> [PROBLEM STATEMENT]:
Transcribe only the lines of the listing below from the one holding "left: 9px; top: -8px;" through the one holding "58px; top: 286px;", inclusive, without any change.

..........

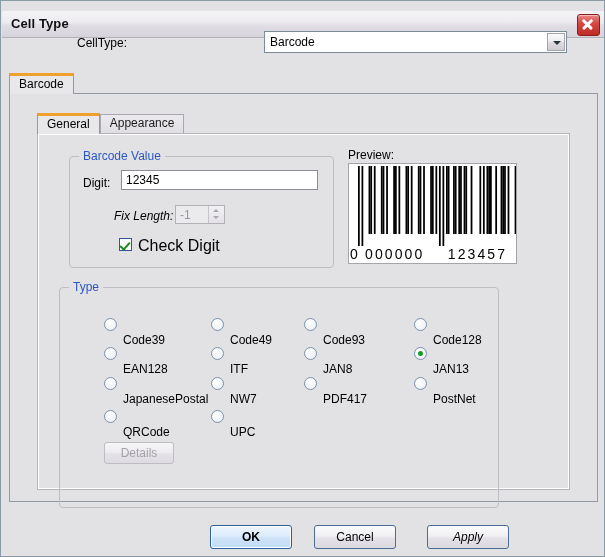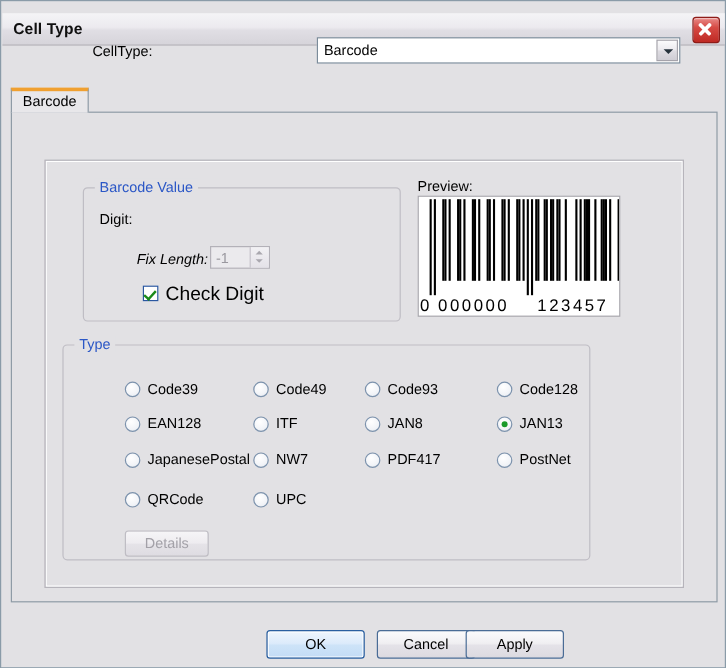--- a/index.html
+++ b/index.html
@@ -154,21 +154,21 @@
   .groupbox > .gb-title {
     position: absolute;
     left: 9px; top: -8px;
     background: #e2e1e4;
     padding: 0 4px;
     font-size: 12px;
     color: #2b57c6;
     white-space: nowrap;
   }
   #gb-barcode-value { left: 68px; top: 155px; width: 265px; height: 112px; }
-  #gb-type          { left: 51px; top: 286px; width: 440px; height: 180px; }
+  #gb-type          { left: 58px; top: 286px; width: 440px; height: 221px; }
 
   
   #value-label { position: absolute; left: 82px; top: 175px; font-size: 12px; }
   #value-input {
     position: absolute; left: 120px; top: 169px;
     width: 197px; height: 20px;
     background: #ffffff;
     border: 1px solid #8e8c94;
     box-sizing: border-box;
     font-family: "Liberation Sans", sans-serif;
@@ -249,21 +249,21 @@
     box-sizing: border-box;
   }
   .rbtn.sel::after {
     content: "";
     position: absolute;
     left: 3px; top: 3px;
     width: 5px; height: 5px;
     border-radius: 50%;
     background: #1a9a2a;
   }
-  .radio-item .r-label { position: absolute; left: 19px; top: 0; font-size: 12px; white-space: nowrap; }
+  .radio-item .r-label { position: absolute; left: 19px; top: 16px; font-size: 12px; white-space: nowrap; }
 
   
   #details-btn {
     position: absolute; left: 103px; top: 441px;
     width: 70px; height: 22px;
     background: linear-gradient(to bottom, #f6f5f7 0%, #eeecf0 48%, #e5e3e8 52%, #dedce2 100%);
     border: 1px solid #bfbdc4;
     border-radius: 3px;
     box-sizing: border-box;
     font-size: 12px;
@@ -282,27 +282,28 @@
     border: 1px solid #4a6c96;
     border-radius: 3px;
     box-sizing: border-box;
     font-size: 12px;
     color: #000;
     text-align: center;
     line-height: 22px;
     cursor: pointer;
   }
   #btn-ok {
-    left: 221px;
+    left: 209px;
     background: linear-gradient(to bottom, #eef5fd 0%, #dcebfb 46%, #cde3f8 54%, #c3dcf6 100%);
     border: 1px solid #2a5fa0;
     box-shadow: 0 0 0 1px #ffffff inset;
+    font-weight: bold;
   }
   #btn-cancel { left: 313px; }
-  #btn-apply  { left: 387px; }
+  #btn-apply  { left: 426px; font-style: italic; }
   #btn-help   { left: 497px; }
 </style>
 </head>
 <body>
 
 <div id="dialog">
 
   <div id="titlebar">
     <div class="title-text">Cell Type</div>
     <div id="close-btn">
@@ -319,26 +320,31 @@
         <div class="combo-arrow"></div>
       </div>
     </div>
   </div>
 
   <div id="outer-tabstrip">
     <div class="tab active">Barcode</div>
   </div>
   <div id="outer-panel"></div>
 
+  <div id="inner-tabstrip">
+    <div class="tab active">General</div>
+    <div class="tab inactive">Appearance</div>
+  </div>
   <div id="inner-panel"></div>
 
   <div class="groupbox" id="gb-barcode-value">
     <span class="gb-title">Barcode Value</span>
   </div>
   <div id="value-label">Digit:</div>
+  <input id="value-input" type="text" value="12345" style="">
 
   <div id="fixlen-label">Fix Length:</div>
   <div id="fixlen-spin">
     <span class="fv">-1</span>
     <div class="spin-btns">
       <div class="up-arrow"></div>
       <div class="dn-arrow"></div>
     </div>
   </div>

..........

> [RESPONSE]:
     left: 9px; top: -8px;
     background: #e2e1e4;
     padding: 0 4px;
     font-size: 12px;
     color: #2b57c6;
     white-space: nowrap;
   }
   #gb-barcode-value { left: 68px; top: 155px; width: 265px; height: 112px; }
-  #gb-type          { left: 51px; top: 286px; width: 440px; height: 180px; }
+  #gb-type          { left: 58px; top: 286px; width: 440px; height: 221px; }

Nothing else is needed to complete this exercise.